## TASK OBJECTIVE
For this exercise, copy the data exactly and omit any images.

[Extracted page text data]
******************************

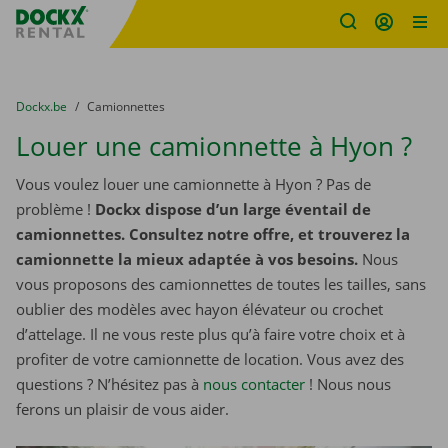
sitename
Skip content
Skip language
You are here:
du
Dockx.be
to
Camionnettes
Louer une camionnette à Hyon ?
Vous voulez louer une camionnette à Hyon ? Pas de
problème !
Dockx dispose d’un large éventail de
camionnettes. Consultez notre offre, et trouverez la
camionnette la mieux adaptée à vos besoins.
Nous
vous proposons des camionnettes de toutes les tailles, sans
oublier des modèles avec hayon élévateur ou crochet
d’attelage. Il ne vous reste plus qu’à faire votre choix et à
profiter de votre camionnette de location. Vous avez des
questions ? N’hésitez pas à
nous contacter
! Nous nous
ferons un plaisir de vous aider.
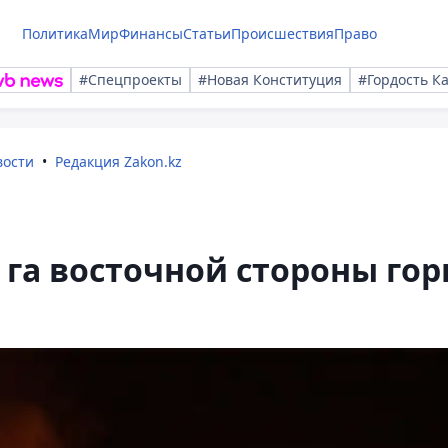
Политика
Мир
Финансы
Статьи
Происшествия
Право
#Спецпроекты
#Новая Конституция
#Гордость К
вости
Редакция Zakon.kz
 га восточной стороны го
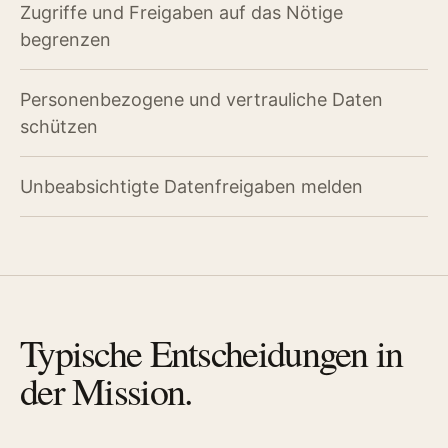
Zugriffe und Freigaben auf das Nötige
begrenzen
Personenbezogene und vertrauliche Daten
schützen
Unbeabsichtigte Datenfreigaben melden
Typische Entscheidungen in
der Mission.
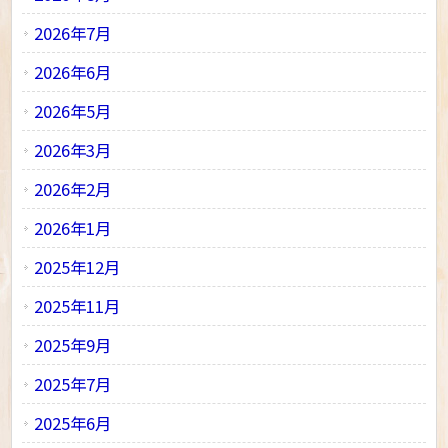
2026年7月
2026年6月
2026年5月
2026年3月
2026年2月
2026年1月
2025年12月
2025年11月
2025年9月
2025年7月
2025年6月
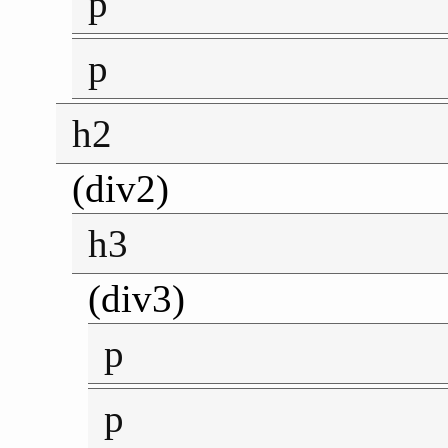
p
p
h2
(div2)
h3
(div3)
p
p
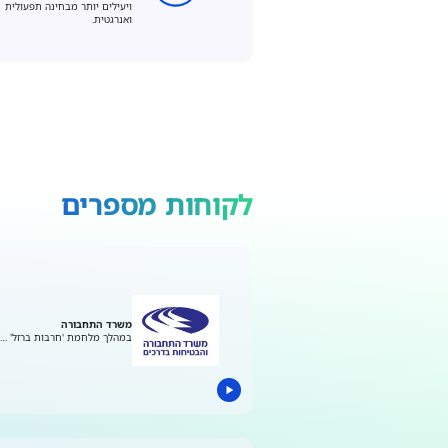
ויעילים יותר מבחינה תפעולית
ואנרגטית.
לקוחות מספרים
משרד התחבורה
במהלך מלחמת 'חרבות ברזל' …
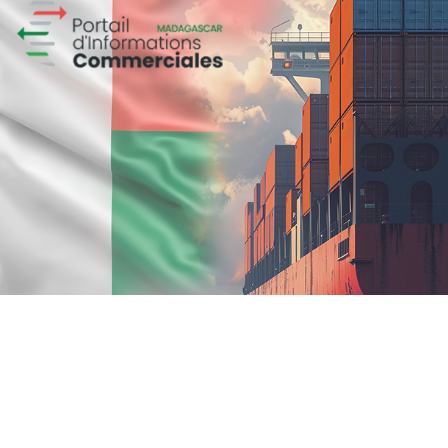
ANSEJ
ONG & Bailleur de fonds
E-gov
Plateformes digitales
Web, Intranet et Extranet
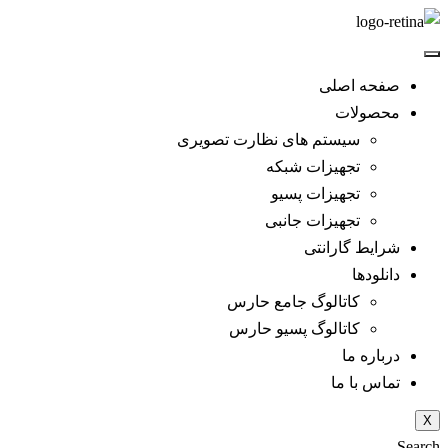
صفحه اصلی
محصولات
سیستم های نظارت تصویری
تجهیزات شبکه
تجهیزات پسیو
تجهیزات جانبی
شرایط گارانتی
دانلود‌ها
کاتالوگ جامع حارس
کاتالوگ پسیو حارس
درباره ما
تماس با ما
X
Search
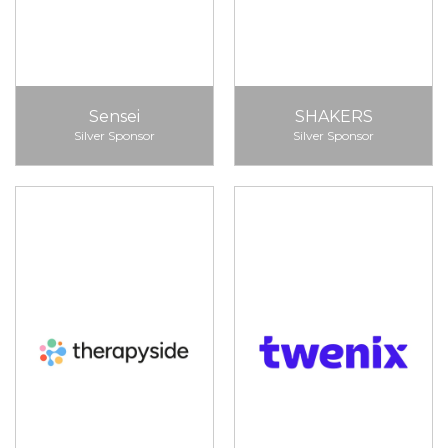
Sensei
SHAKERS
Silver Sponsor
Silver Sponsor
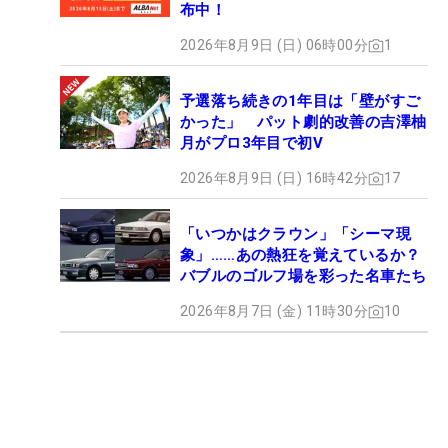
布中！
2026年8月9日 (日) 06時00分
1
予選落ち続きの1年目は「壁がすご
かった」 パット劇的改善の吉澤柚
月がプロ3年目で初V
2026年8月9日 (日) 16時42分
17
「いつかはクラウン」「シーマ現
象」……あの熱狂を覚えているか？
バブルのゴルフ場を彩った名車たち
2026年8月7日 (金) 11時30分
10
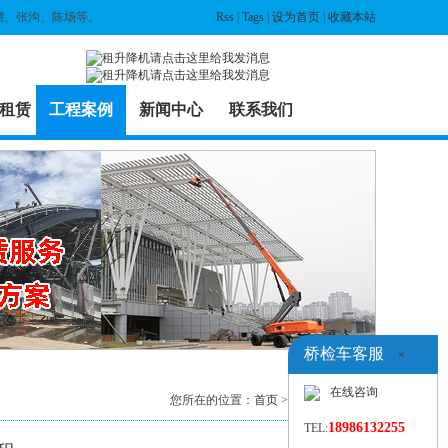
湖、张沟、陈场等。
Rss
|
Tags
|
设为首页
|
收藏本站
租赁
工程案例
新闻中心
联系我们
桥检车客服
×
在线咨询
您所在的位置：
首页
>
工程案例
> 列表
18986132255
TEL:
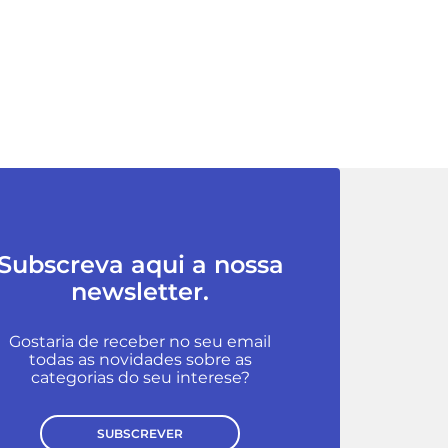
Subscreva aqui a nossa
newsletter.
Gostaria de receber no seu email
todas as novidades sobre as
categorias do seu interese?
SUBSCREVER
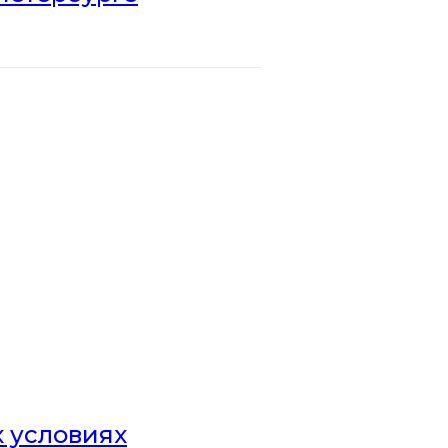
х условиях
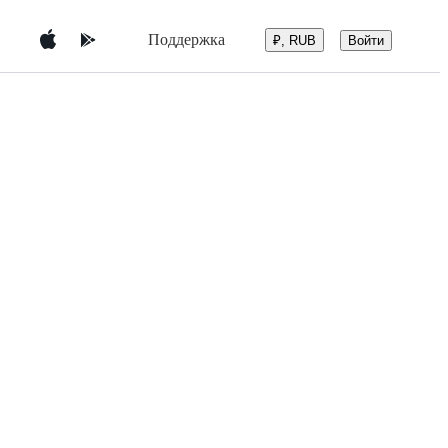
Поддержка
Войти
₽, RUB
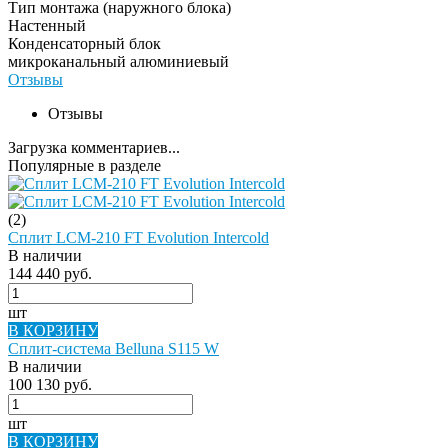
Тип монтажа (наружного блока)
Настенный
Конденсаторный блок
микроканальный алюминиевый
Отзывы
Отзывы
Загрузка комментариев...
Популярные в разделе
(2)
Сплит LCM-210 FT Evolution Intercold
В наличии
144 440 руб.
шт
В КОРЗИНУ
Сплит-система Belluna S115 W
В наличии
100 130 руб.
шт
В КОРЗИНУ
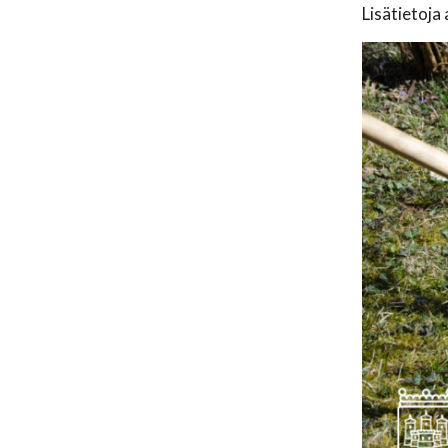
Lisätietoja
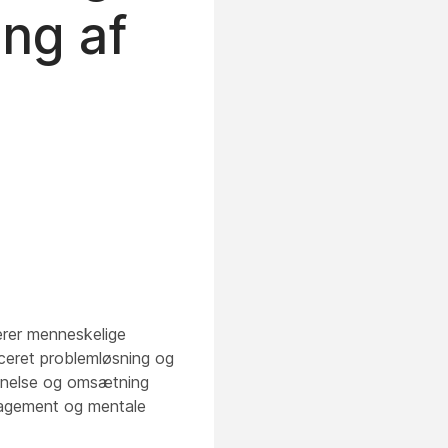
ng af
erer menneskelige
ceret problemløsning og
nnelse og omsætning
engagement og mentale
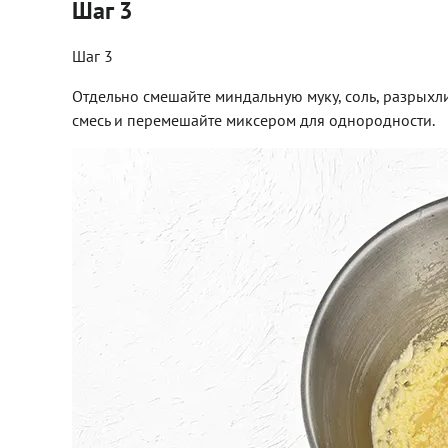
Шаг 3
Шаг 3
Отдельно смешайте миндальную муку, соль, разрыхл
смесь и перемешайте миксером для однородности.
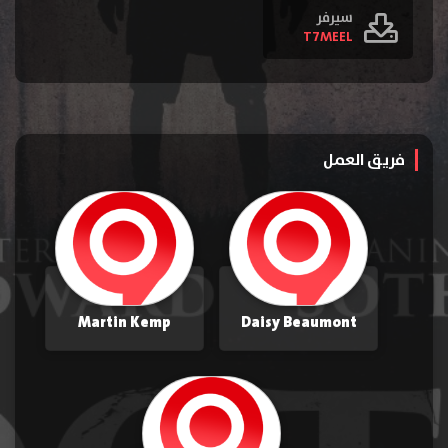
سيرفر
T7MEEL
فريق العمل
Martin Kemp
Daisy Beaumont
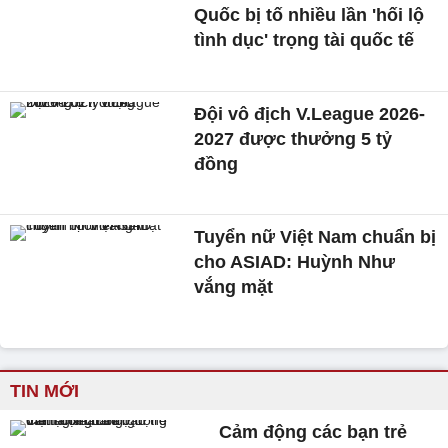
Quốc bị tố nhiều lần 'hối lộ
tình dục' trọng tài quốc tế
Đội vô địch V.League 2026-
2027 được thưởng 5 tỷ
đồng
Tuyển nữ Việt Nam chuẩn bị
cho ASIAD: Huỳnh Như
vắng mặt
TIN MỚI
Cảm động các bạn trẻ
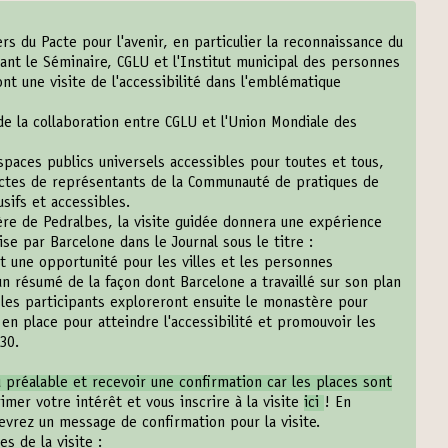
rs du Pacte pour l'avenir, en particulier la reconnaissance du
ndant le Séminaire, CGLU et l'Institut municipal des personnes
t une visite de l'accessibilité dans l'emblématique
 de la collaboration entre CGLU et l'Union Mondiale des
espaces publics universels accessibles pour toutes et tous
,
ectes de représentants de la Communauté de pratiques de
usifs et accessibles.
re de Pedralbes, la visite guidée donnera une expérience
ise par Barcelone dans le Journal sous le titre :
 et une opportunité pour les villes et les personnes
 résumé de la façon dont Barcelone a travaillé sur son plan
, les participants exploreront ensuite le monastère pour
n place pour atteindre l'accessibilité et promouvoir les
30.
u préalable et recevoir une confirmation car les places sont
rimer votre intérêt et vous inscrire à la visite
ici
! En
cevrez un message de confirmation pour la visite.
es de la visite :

******************************

## EXERCISE ANSWER
sitename
Skip content
Skip language
You are here:
du
Dockx.be
to
Camionnettes
Louer une camionnette à Hyon ?
Vous voulez louer une camionnette à Hyon ? Pas de
problème !
Dockx dispose d’un large éventail de
camionnettes. Consultez notre offre, et trouverez la
camionnette la mieux adaptée à vos besoins.
Nous
vous proposons des camionnettes de toutes les tailles, sans
oublier des modèles avec hayon élévateur ou crochet
d’attelage. Il ne vous reste plus qu’à faire votre choix et à
profiter de votre camionnette de location. Vous avez des
questions ? N’hésitez pas à
nous contacter
! Nous nous
ferons un plaisir de vous aider.
Политика
Мир
Финансы
Статьи
Происшествия
Право
#Спецпроекты
#Новая Конституция
#Гордость К
вости
Редакция Zakon.kz
 га восточной стороны го
Zugriffe und Freigaben auf das Nötige
begrenzen
Personenbezogene und vertrauliche Daten
schützen
Unbeabsichtigte Datenfreigaben melden
Typische Entscheidungen in
der Mission.
2026年7月
2026年6月
2026年5月
2026年3月
2026年2月
2026年1月
2025年12月
2025年11月
2025年9月
2025年7月
2025年6月
p
p
h2
(div2)
h3
(div3)
p
p
ויעילים יותר מבחינה תפעולית
ואנרגטית.
לקוחות מספרים
משרד התחבורה
במהלך מלחמת 'חרבות ברזל' …
ANSEJ
ONG & Bailleur de fonds
E-gov
Plateformes digitales
Web, Intranet et Extranet
صفحه اصلی
محصولات
سیستم های نظارت تصویری
تجهیزات شبکه
تجهیزات پسیو
تجهیزات جانبی
شرایط گارانتی
دانلود‌ها
کاتالوگ جامع حارس
کاتالوگ پسیو حارس
درباره ما
تماس با ما
X
Search
Sensei
SHAKERS
Silver Sponsor
Silver Sponsor
布中！
2026年8月9日 (日) 06時00分
1
予選落ち続きの1年目は「壁がすご
かった」 パット劇的改善の吉澤柚
月がプロ3年目で初V
2026年8月9日 (日) 16時42分
17
「いつかはクラウン」「シーマ現
象」……あの熱狂を覚えているか？
バブルのゴルフ場を彩った名車たち
2026年8月7日 (金) 11時30分
10
湖、张沟、陈场等。
Rss
|
Tags
|
设为首页
|
收藏本站
租赁
工程案例
新闻中心
联系我们
桥检车客服
×
在线咨询
您所在的位置：
首页
>
工程案例
> 列表
18986132255
TEL:
Subscreva aqui a nossa
newsletter.
Gostaria de receber no seu email
todas as novidades sobre as
categorias do seu interese?
SUBSCREVER
х условиях
Поддержка
Войти
₽, RUB
Тип монтажа (наружного блока)
Настенный
Конденсаторный блок
микроканальный алюминиевый
Отзывы
Отзывы
Загрузка комментариев...
Популярные в разделе
(2)
Сплит LCM-210 FT Evolution Intercold
В наличии
144 440 руб.
шт
В КОРЗИНУ
Сплит-система Belluna S115 W
В наличии
100 130 руб.
шт
В КОРЗИНУ
Lisätietoja
ng af
erer menneskelige
ceret problemløsning og
nnelse og omsætning
engagement og mentale
Шаг 3
Шаг 3
Отдельно смешайте миндальную муку, соль, разрыхл
смесь и перемешайте миксером для однородности.
سيرفر
T7MEEL
فريق العمل
Martin Kemp
Daisy Beaumont
Quốc bị tố nhiều lần 'hối lộ
tình dục' trọng tài quốc tế
Đội vô địch V.League 2026-
2027 được thưởng 5 tỷ
đồng
Tuyển nữ Việt Nam chuẩn bị
cho ASIAD: Huỳnh Như
vắng mặt
TIN MỚI
Cảm động các bạn trẻ
rs du Pacte pour l'avenir, en particulier la reconnaissance du
ndant le Séminaire, CGLU et l'Institut municipal des personnes
t une visite de l'accessibilité dans l'emblématique
 de la collaboration entre CGLU et l'Union Mondiale des
espaces publics universels accessibles pour toutes et tous
,
ectes de représentants de la Communauté de pratiques de
usifs et accessibles.
re de Pedralbes, la visite guidée donnera une expérience
ise par Barcelone dans le Journal sous le titre :
 et une opportunité pour les villes et les personnes
 résumé de la façon dont Barcelone a travaillé sur son plan
, les participants exploreront ensuite le monastère pour
n place pour atteindre l'accessibilité et promouvoir les
30.
u préalable et recevoir une confirmation car les places sont
rimer votre intérêt et vous inscrire à la visite
ici
! En
cevrez un message de confirmation pour la visite.
es de la visite :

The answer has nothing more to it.